I don't see how NN would slow down breaking monopolies. The cost of complying with NN for new ISPs is negligible. And what do you mean by government "controlling" the internet? What are they deciding, exactly? As far as I know, it's just making sure that NN (the default state of computer networks) is preserved, by having them disclosing some data to the public.
I think this is a damaging perspective. Sure, it's not a bad goal, but I strongly disagree with the implication that we should drop the fight for net neutrality in return for a faint sliver of hope of some small progress.

As far as I can tell, the only effective way to break up ISP monopolies would be to force allowing any/all companies to share the wires to your house. As long as one company owns the physical wires and a competing service would have to physically lay down new, redundant infrastructure, there's no chance due to the costs involved.

And it will be difficult, painstaking, and incremental to pass those kinds of laws (probably starts at the state and local level). It will take years and years.

NN was a simple, single federal law that protected all Americans everywhere and was already in place. So while improved competition is a good long-term goal to shoot for, it should be complementary to NN, definitely not a replacement.

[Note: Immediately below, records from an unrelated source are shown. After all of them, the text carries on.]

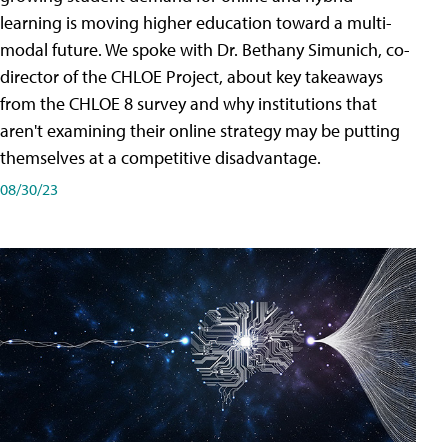
learning is moving higher education toward a multi-
modal future. We spoke with Dr. Bethany Simunich, co-
director of the CHLOE Project, about key takeaways
from the CHLOE 8 survey and why institutions that
aren't examining their online strategy may be putting
themselves at a competitive disadvantage.
08/30/23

Sharing wires is not where the problem is. These days last mile can be very very cheap as long as there is no rent seeking anywhere or regulations denying open access to the infrastructure for the last mile. So what is needed is a law that exempts ISPs somehow from the decades of anti-competitive regulations, guarantees open access to the infrastructure, prevents monopolies and local authorities from rent seeking, denying or overpricing such access.